I have been looking for a flavored birch tree to smell again for 6 years now. I took a wacky native plants class back then in Waynesville, NC that taught me about how the Native Americans used this type of birch tree (pictured here) to brush their teeth with (now is this really true?) -and during that time I lived at a house in Bethel, NC which had an abundance of aromatic birch saplings for me to sniff on, mmmmm. I hadn't found one since, till today. These trees have the most amazing scent of all time, they smell like wintergreen and root beer - a scent so strong yet totally non offensive it can make your mouth water and there's a natural instinct to just chew on a branch. Or make a drink out of it.
The bark has alot of nuances going on, from smooth to peeling and cracked - but across the whole trunk is a basic pattern of patchy lighter and darker greys. I have nothing but love for these birch trees. :)


1 comment:

Leslie @ the oko box said...

oh neato- I just found this...

Black Birch Tea
"To make a wintergreen-flavored tea, cut some sweet birch twigs in small pieces and cover them with boiling birch sap. Let it steep for a minute or two, then strain out the twigs and sweeten the tea to taste. Some like to add cream or hot milk…
"Birch Tea can also be made of the red, inner bark of sweet birches, but removing this bark from standing timber disfigures and injures the trees. If sweet birches are being cut down anyway, as in land clearing or limbering, one can gather a supply of this fragrant bark without feeling like a vandal.
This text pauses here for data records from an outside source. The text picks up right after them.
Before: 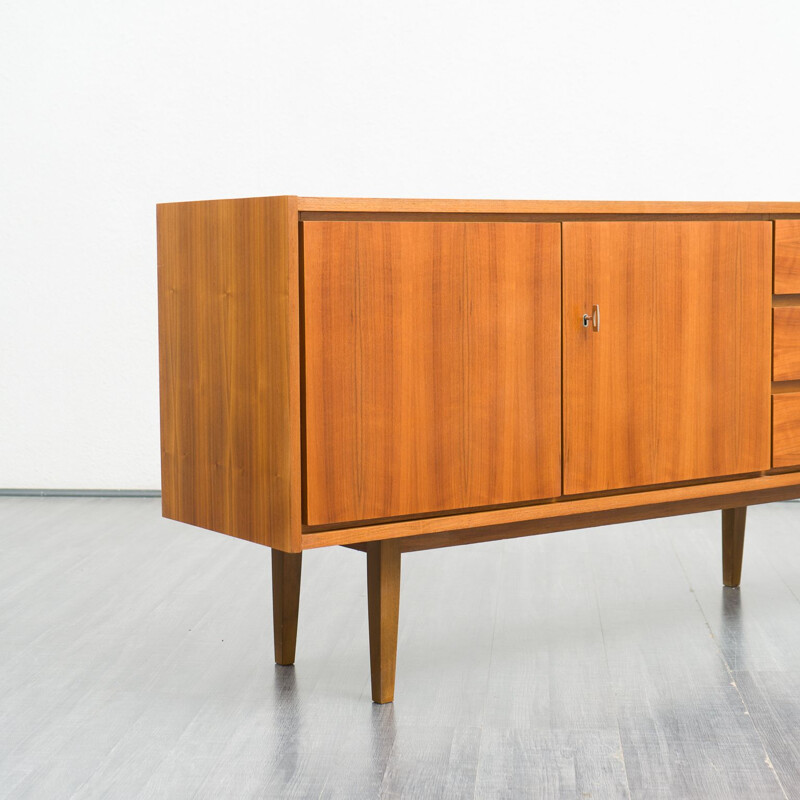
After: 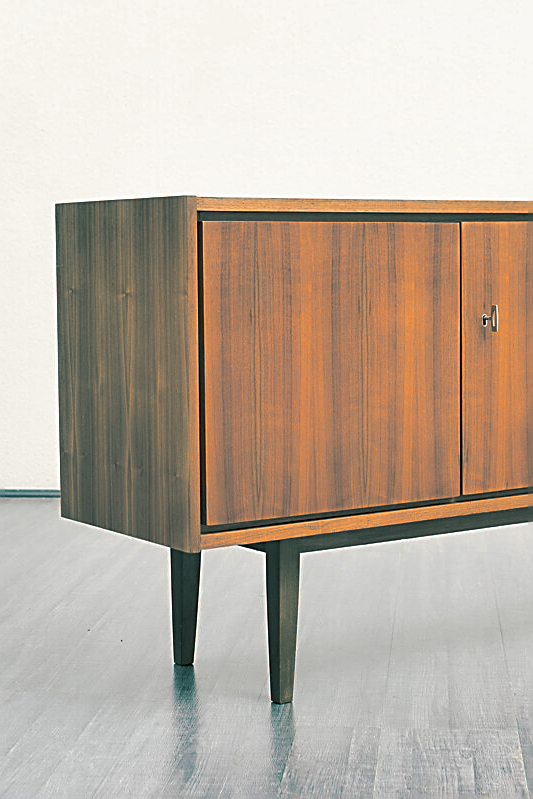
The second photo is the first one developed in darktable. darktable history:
split-toning: shadows › hue 186.43°, highlights › hue 49.29°, compress 30.29%
shadows and highlights: highlights color adjustment 0%, low approximation 0.01, soften with gaussian
crop and rotate: left 12.673%, right 20.66%
sharpen: amount 1
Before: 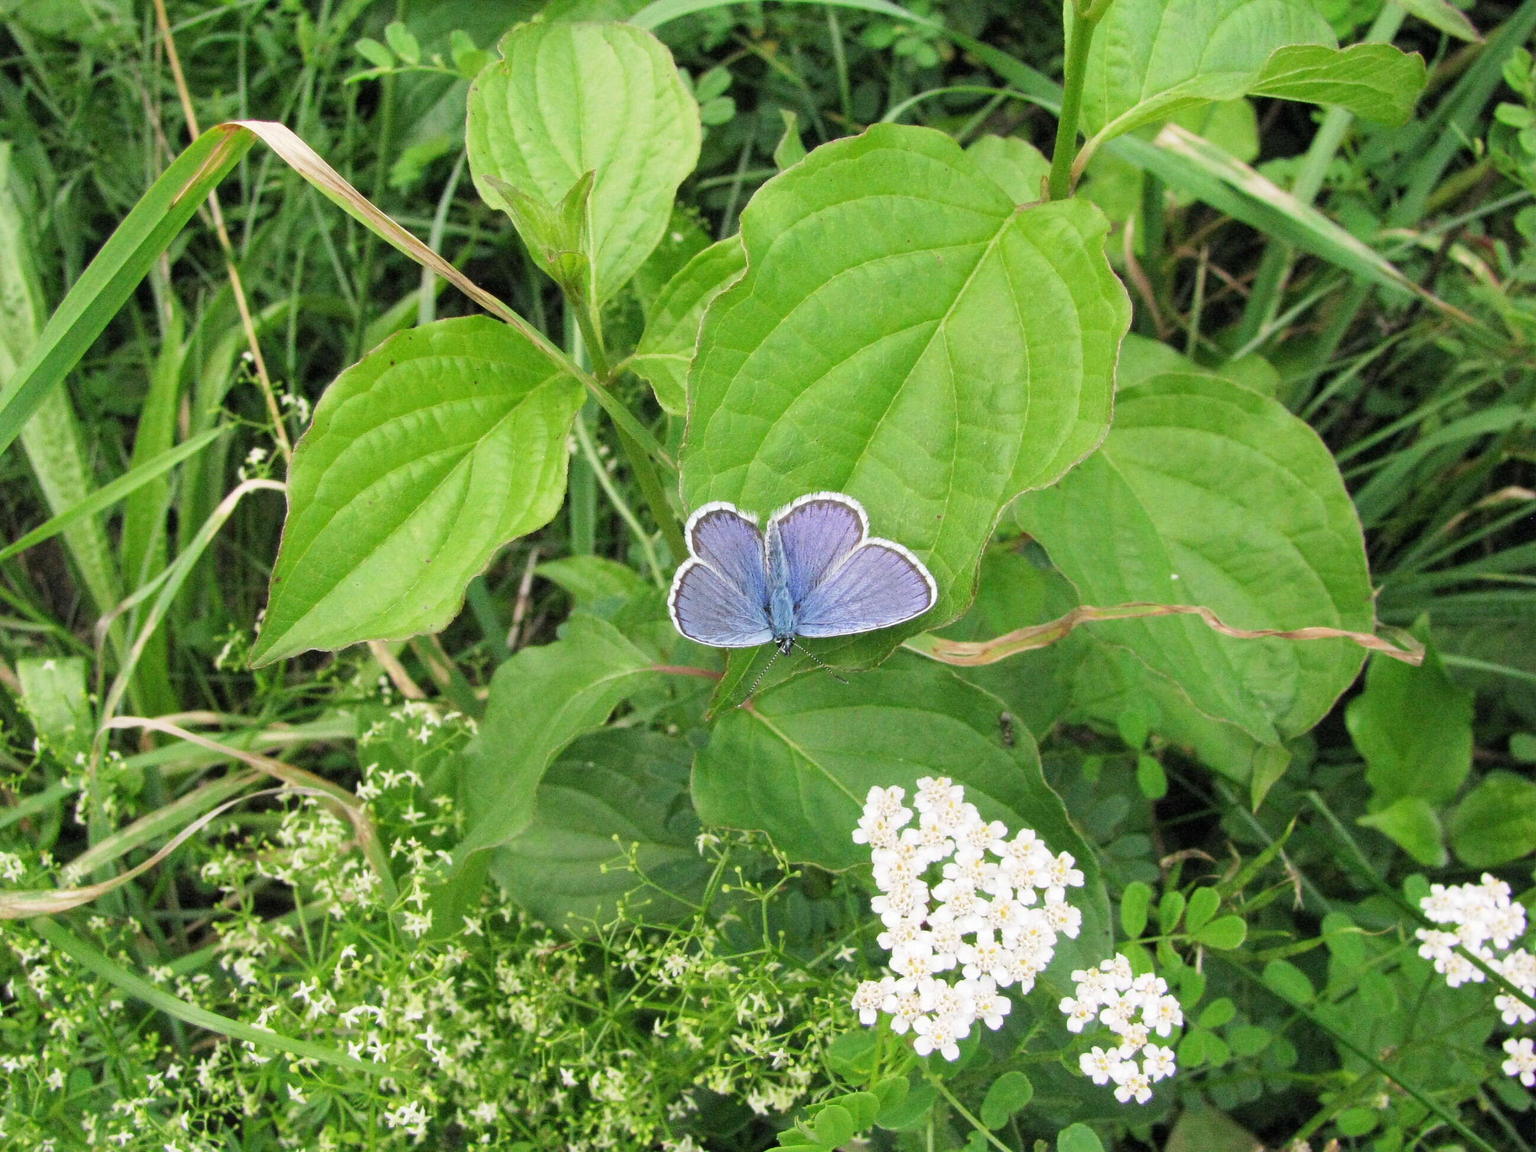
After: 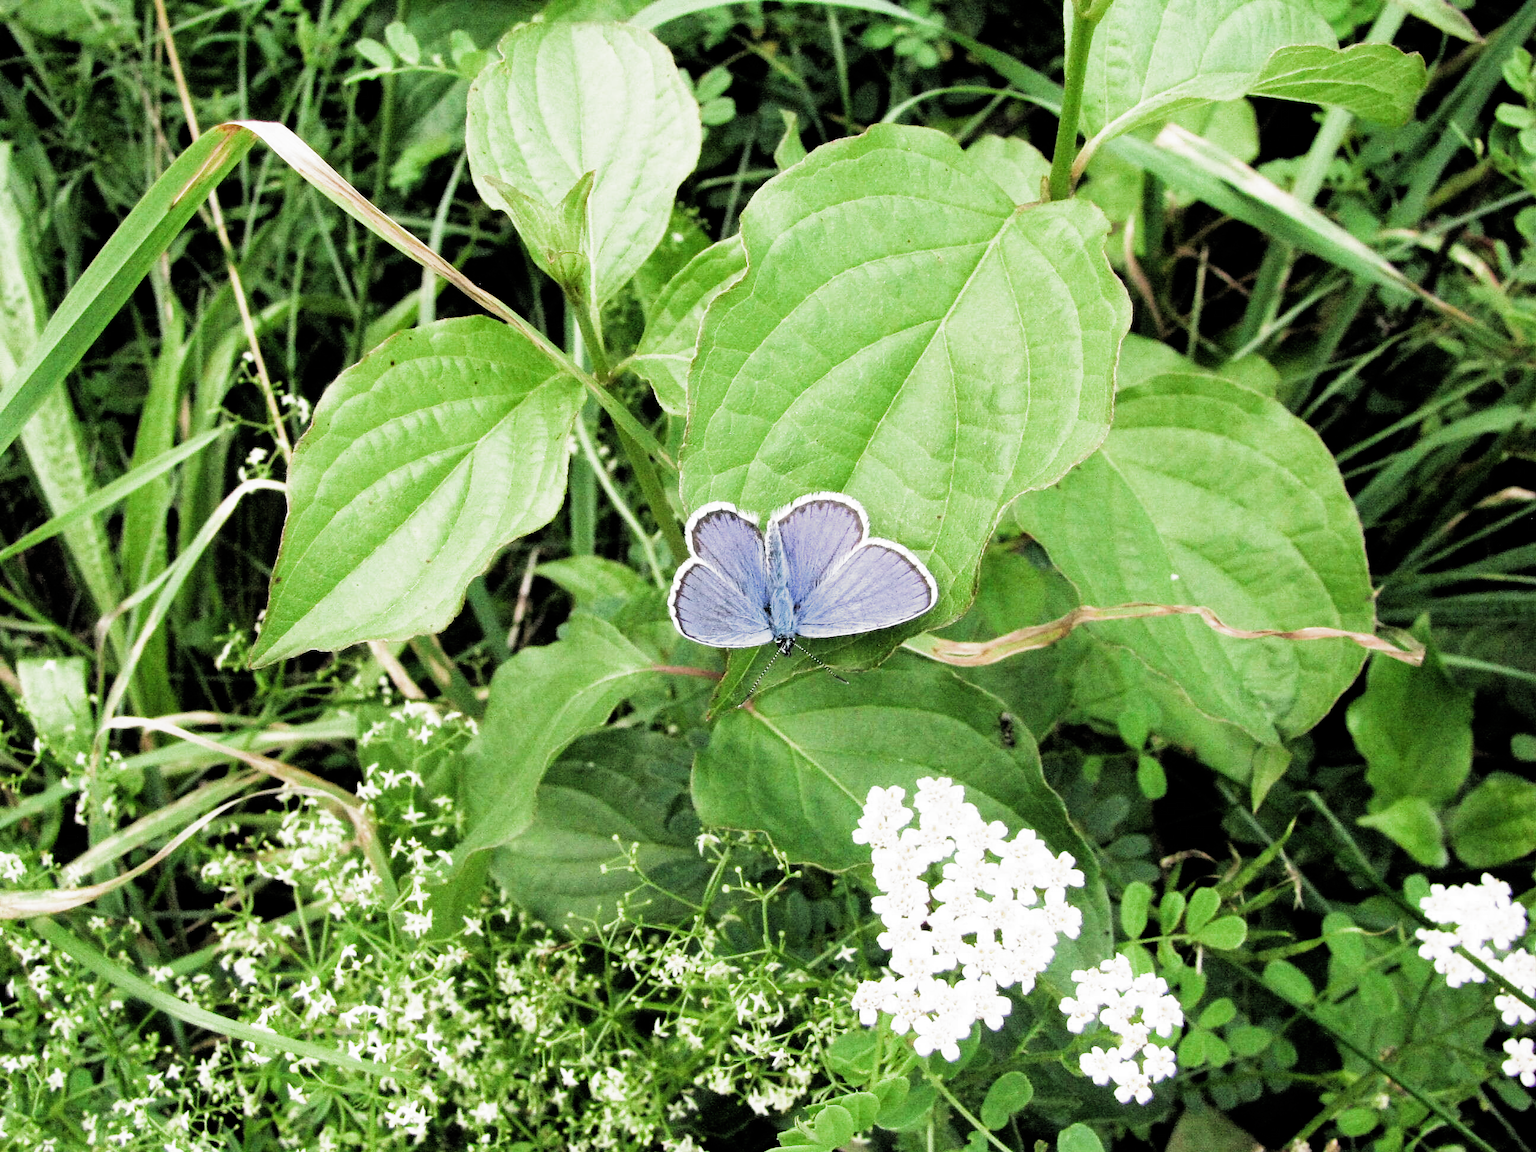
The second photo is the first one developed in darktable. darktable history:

The bark from the stumps and roots is considered best. Use a knife or a carpenter’s wood scraper to remove the outer, dry layer and then peeel off the red inner bark. It peels best in the spring or early summer. If this is cut in small pieces and dried at ordinary room temperature, then sealed in fruit jars one can have the makings of Birch Tea throughout the year. Use boiling water when birch sap is not available. Never boil the twigs or bark in making this tea and never dry the bark in too warm a place, for the wintergreen flavor is very volatile, and is easily driven off by too much heat."

(Gibbons, Euell. Stalking the Wild Asparagus. New York: David McKay Company, Inc., 1962.)